El escondite

El escondite
18 septiembre, 2019 Vanesa García

Uno… dos… tres… Cuando llegó a diez, dejó de contar, se apartó levemente de la pared sobre la que estaba apoyado y se giró sigilosamente creyendo que, de ese modo, tendría más posibilidades de descubrir a sus siete amigos.

Miró hacia un lado, luego hacia el otro y, a lo lejos, descubrió entre unos arbustos a la más inquieta de todos: Creatividad. Allí estaba, dinámica, polivalente, asertiva; intentado encontrar el mejor momento para echar a correr y tocar esa pared que significaba ‘casa’.

“¡Bien hecho!”, se dijo a sí mismo. “¡Solo me quedan seis!”.

Tras recorrer unos metros llegó a un cruce de calles y, en él, un dilema: qué camino elegir para seguir su búsqueda, para continuar el juego. De repente, la luz verde de uno de los semáforos llamó su atención y también le dio, sin pretenderlo, una pista. Justamente, detrás de la señal luminosa, localizó no a uno, sino a dos de sus amigos.

Talento y Conocimiento no dejaban de sonreír. El primero se caracterizaba por su positivismo, su constante cordialidad y su afán de aventura constante y el segundo destacaba por ser convincente, dialogante y, sobre todo, auténtico. Hacían el tándem perfecto… menos para ganar al escondite.

“¡Genial, dos al mismo tiempo!”. Sí, hasta ese momento, el viento soplaba a su favor; pero él sabía que no es bueno confiarse y que siempre se debe estar alerta para adaptarse a las circunstancias.

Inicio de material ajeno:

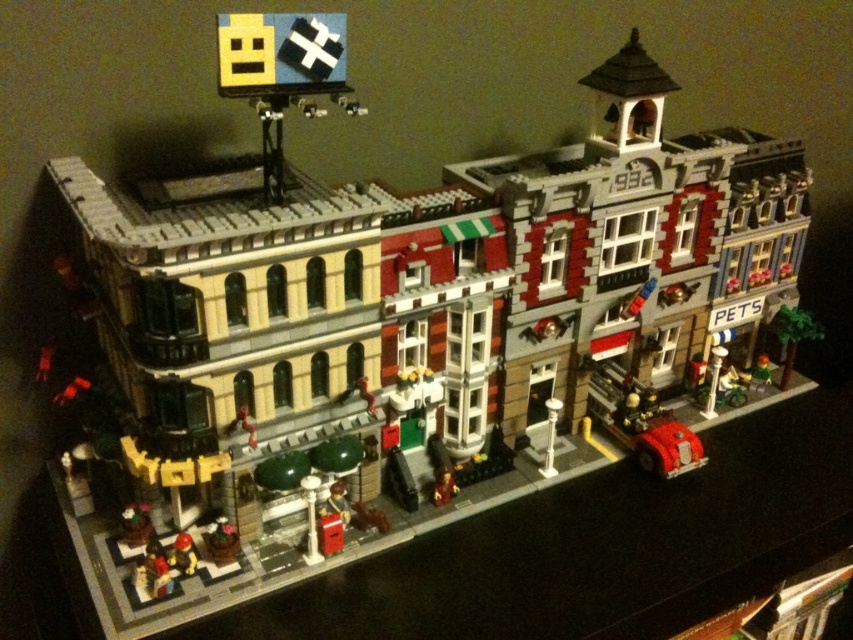
Question: Can you confirm if brick-like figure at lower left is thinner than metallic gold toy at center?

Choices:
 (A) yes
 (B) no

Answer: (B)

Question: Which point is closer to the camera?

Choices:
 (A) brick-like figure at lower left
 (B) metallic gold toy at center

Answer: (A)

Question: Which object appears farthest from the camera in this image?

Choices:
 (A) brick-like figure at lower left
 (B) metallic gold toy at center

Answer: (B)

Question: Does brick-like figure at lower left appear on the right side of metallic gold toy at center?

Choices:
 (A) no
 (B) yes

Answer: (A)

Question: Is brick-like figure at lower left positioned before metallic gold toy at center?

Choices:
 (A) yes
 (B) no

Answer: (A)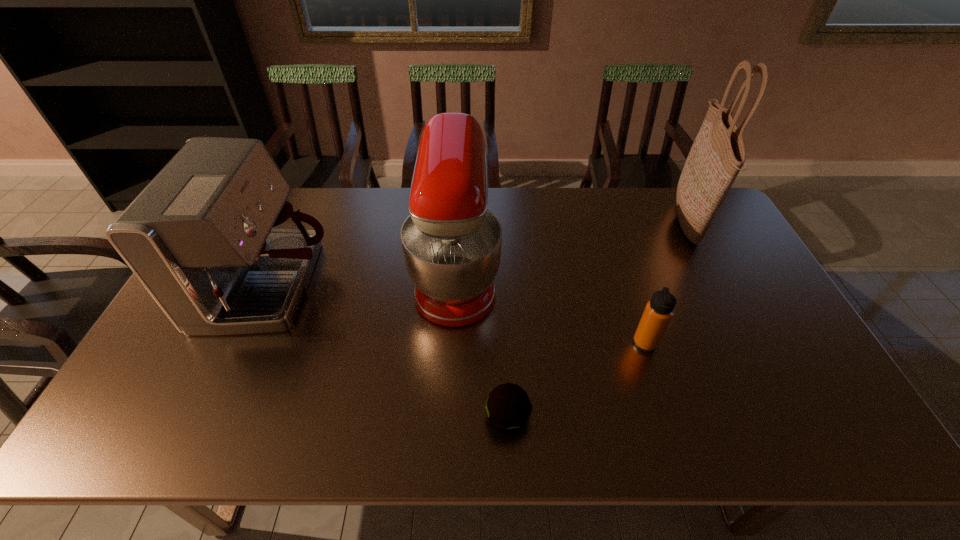
Locate an element on the screen. shopping bag is located at coordinates (718, 153).

In order to click on the tallest object in this screenshot , I will do `click(718, 153)`.

Identify the location of mixer. Image resolution: width=960 pixels, height=540 pixels. (451, 243).

You are a GUI agent. You are given a task and a screenshot of the screen. Output one action in this format:
    pyautogui.click(x=<x>, y=<y>)
    Task: Click on the coffee maker
    This screenshot has width=960, height=540.
    Given the screenshot: What is the action you would take?
    pyautogui.click(x=212, y=238)

Locate an element on the screen. the fourth tallest object is located at coordinates (658, 312).

Find the location of `thermos bottle`. thermos bottle is located at coordinates pos(658,312).

You are a GUI agent. You are given a task and a screenshot of the screen. Output one action in this format:
    pyautogui.click(x=<x>, y=<y>)
    Task: Click on the patty
    The image size is (960, 540).
    Given the screenshot: What is the action you would take?
    coord(508,407)

You are a GUI agent. You are given a task and a screenshot of the screen. Output one action in this format:
    pyautogui.click(x=<x>, y=<y>)
    Task: Click on the shortest object
    The height and width of the screenshot is (540, 960).
    Given the screenshot: What is the action you would take?
    pyautogui.click(x=508, y=407)

This screenshot has height=540, width=960. What are the coordinates of `vacant space located 0.140m on the left of the rightmost object` in the screenshot? It's located at (630, 222).

The image size is (960, 540). I want to click on free spot located 0.360m on the front-facing side of the mixer, so click(x=616, y=274).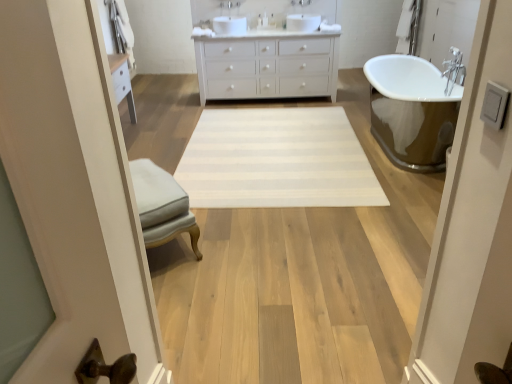
Where is `free location to the right of light gray fabric ottoman at center`? free location to the right of light gray fabric ottoman at center is located at coordinates (242, 238).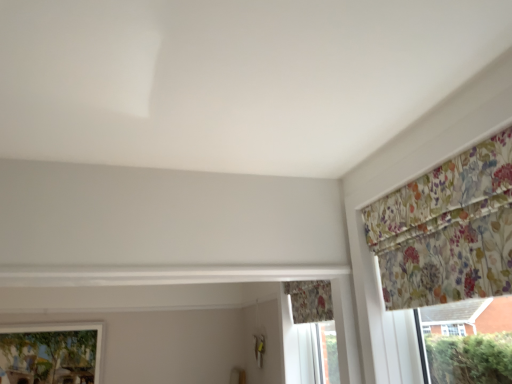
This screenshot has height=384, width=512. What do you see at coordinates (51, 353) in the screenshot?
I see `matte glass window at lower left` at bounding box center [51, 353].

Find the location of `matte glass window at lower left`. matte glass window at lower left is located at coordinates (51, 353).

Which of these two, floral fabric curtain at lower center, marked as the 2th curtain in a right-to-left arrangement, or matte glass window at lower left, is smaller?

With smaller size is floral fabric curtain at lower center, marked as the 2th curtain in a right-to-left arrangement.

Is point (331, 296) closer or farther from the camera than point (60, 335)?

Clearly, point (331, 296) is closer to the camera than point (60, 335).

This screenshot has width=512, height=384. I want to click on window that is under the floral fabric curtain at lower center, marked as the 2th curtain in a right-to-left arrangement (from a real-world perspective), so [51, 353].

From the image's perspective, is matte glass window at lower left under floral fabric curtain at upper right, the first curtain positioned from the right?

Yes, from the image's perspective, matte glass window at lower left is below floral fabric curtain at upper right, the first curtain positioned from the right.

Is point (40, 331) closer or farther from the camera than point (455, 268)?

Clearly, point (40, 331) is more distant from the camera than point (455, 268).

From a real-world perspective, is matte glass window at lower left positioned above or below floral fabric curtain at upper right, acting as the 2th curtain starting from the left?

matte glass window at lower left is situated lower than floral fabric curtain at upper right, acting as the 2th curtain starting from the left, in the real world.

Is matte glass window at lower left facing towards floral fabric curtain at lower center, which is the second curtain in top-to-bottom order?

No.

Between matte glass window at lower left and floral fabric curtain at lower center, marked as the 2th curtain in a right-to-left arrangement, which one has more height?

matte glass window at lower left.

Is matte glass window at lower left further to the viewer compared to floral fabric curtain at lower center, which ranks as the first curtain in bottom-to-top order?

Yes, matte glass window at lower left is behind floral fabric curtain at lower center, which ranks as the first curtain in bottom-to-top order.

Relative to matte glass window at lower left, is floral fabric curtain at upper right, positioned as the 1th curtain in top-to-bottom order, in front or behind?

floral fabric curtain at upper right, positioned as the 1th curtain in top-to-bottom order, is in front of matte glass window at lower left.

From the image's perspective, would you say floral fabric curtain at upper right, marked as the first curtain in a front-to-back arrangement, is positioned over matte glass window at lower left?

Yes.

Identify the location of the 2nd curtain directly above the matte glass window at lower left (from a real-world perspective). Image resolution: width=512 pixels, height=384 pixels. (447, 230).

Which is more to the right, floral fabric curtain at upper right, which ranks as the 2th curtain in back-to-front order, or matte glass window at lower left?

From the viewer's perspective, floral fabric curtain at upper right, which ranks as the 2th curtain in back-to-front order, appears more on the right side.

Is floral fabric curtain at upper right, the first curtain positioned from the right, inside or outside of floral fabric curtain at lower center, placed as the first curtain when sorted from left to right?

floral fabric curtain at upper right, the first curtain positioned from the right, is not enclosed by floral fabric curtain at lower center, placed as the first curtain when sorted from left to right.

Considering the sizes of objects floral fabric curtain at upper right, acting as the 2th curtain starting from the left, and floral fabric curtain at lower center, which ranks as the 1th curtain in back-to-front order, in the image provided, who is shorter, floral fabric curtain at upper right, acting as the 2th curtain starting from the left, or floral fabric curtain at lower center, which ranks as the 1th curtain in back-to-front order,?

With less height is floral fabric curtain at lower center, which ranks as the 1th curtain in back-to-front order.

Can you confirm if floral fabric curtain at upper right, marked as the first curtain in a front-to-back arrangement, is smaller than floral fabric curtain at lower center, which is the second curtain in top-to-bottom order?

Incorrect, floral fabric curtain at upper right, marked as the first curtain in a front-to-back arrangement, is not smaller in size than floral fabric curtain at lower center, which is the second curtain in top-to-bottom order.

Does point (397, 254) lie in front of point (327, 319)?

Yes.

Does floral fabric curtain at lower center, placed as the first curtain when sorted from left to right, touch floral fabric curtain at upper right, marked as the first curtain in a front-to-back arrangement?

No, floral fabric curtain at lower center, placed as the first curtain when sorted from left to right, is not beside floral fabric curtain at upper right, marked as the first curtain in a front-to-back arrangement.

In order to click on curtain that is below the floral fabric curtain at upper right, the 2th curtain when ordered from bottom to top (from the image's perspective) in this screenshot , I will do `click(310, 300)`.

Which point is more forward, (311, 320) or (393, 200)?

The point (393, 200) is more forward.

Where is `window located underneath the floral fabric curtain at lower center, marked as the 2th curtain in a right-to-left arrangement (from a real-world perspective)`? window located underneath the floral fabric curtain at lower center, marked as the 2th curtain in a right-to-left arrangement (from a real-world perspective) is located at coordinates (51, 353).

At what (x,y) coordinates should I click in order to perform the action: click on the 2nd curtain in front of the matte glass window at lower left. Please return your answer as a coordinate pair (x, y). Looking at the image, I should click on (447, 230).

Considering their positions, is floral fabric curtain at upper right, the first curtain positioned from the right, positioned further to matte glass window at lower left than floral fabric curtain at lower center, which ranks as the first curtain in bottom-to-top order?

floral fabric curtain at upper right, the first curtain positioned from the right.

When comparing their distances from matte glass window at lower left, does floral fabric curtain at lower center, marked as the 2th curtain in a right-to-left arrangement, or floral fabric curtain at upper right, marked as the first curtain in a front-to-back arrangement, seem closer?

floral fabric curtain at lower center, marked as the 2th curtain in a right-to-left arrangement.

Estimate the real-world distances between objects in this image. Which object is closer to floral fabric curtain at lower center, marked as the 2th curtain in a right-to-left arrangement, floral fabric curtain at upper right, the 2th curtain when ordered from bottom to top, or matte glass window at lower left?

Based on the image, floral fabric curtain at upper right, the 2th curtain when ordered from bottom to top, appears to be nearer to floral fabric curtain at lower center, marked as the 2th curtain in a right-to-left arrangement.

Which object lies nearer to the anchor point floral fabric curtain at upper right, positioned as the 1th curtain in top-to-bottom order, floral fabric curtain at lower center, which is the second curtain in top-to-bottom order, or matte glass window at lower left?

floral fabric curtain at lower center, which is the second curtain in top-to-bottom order.

Considering their positions, is matte glass window at lower left positioned closer to floral fabric curtain at lower center, which ranks as the 1th curtain in back-to-front order, than floral fabric curtain at upper right, acting as the 2th curtain starting from the left?

floral fabric curtain at upper right, acting as the 2th curtain starting from the left, is positioned closer to the anchor floral fabric curtain at lower center, which ranks as the 1th curtain in back-to-front order.

Which object lies nearer to the anchor point floral fabric curtain at upper right, the 2th curtain when ordered from bottom to top, matte glass window at lower left or floral fabric curtain at lower center, which is the second curtain in top-to-bottom order?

El aroma a café recién hecho  y a pan y brioches salidos del horno que provenía de la pastelería de la esquina lo hizo reaccionar y acercarse hasta el establecimiento donde, curiosamente, se hallaba Comunicación, quien, cómo no, hablaba dicharachera con los clientes. Abierta y extrovertida  a la par que clara y eficaz eran los principales rasgos de su personalidad. Se sorprendió al ser pillada con las manos en la masa, pero salió contenta del local, con un café solo y un cruasán caliente.

“¡Qué nervios, ya solo faltan tres!”, pensó. No era consciente de que habían transcurrido más de treinta minutos desde que empezó a contar hasta diez. Y es que cuando se está disfrutando, se tiene la sensación de que el tiempo pasa más rápido…

En aquel instante, se percató de que, en esa misma calle, había un autobús escolar con las luces de estacionamiento parpadeando. Decidió acercarse e inspeccionar, ¡nunca se sabe dónde pueden estar las respuestas! Y sí, ¡bingo!, allí estaban agazapadas Implicación, llena de optimismo y rebosante de empatía, y Profesionalidad, con carácter, pero siempre encontrando soluciones a  los problemas que pudiesen surgir y siendo totalmente ejecutiva.

Antes de que pudiese terminar la frase ‘¿Dónde estará escondida Transformación?’, la vio a lo lejos relajada, sonriente y apoyada en la pared, donde minutos antes había empezado el escondite. Claramente, su discreción, paciencia y enorme minuciosidad contribuyeron a que ganase la partida.

En ese momento, Equipo solo fue capaz de esbozar una sonrisa de medio lado y dar gracias por los amigos que tenía. Juntos son la ecuación perfecta del éxito. Juntos son BERBĒS.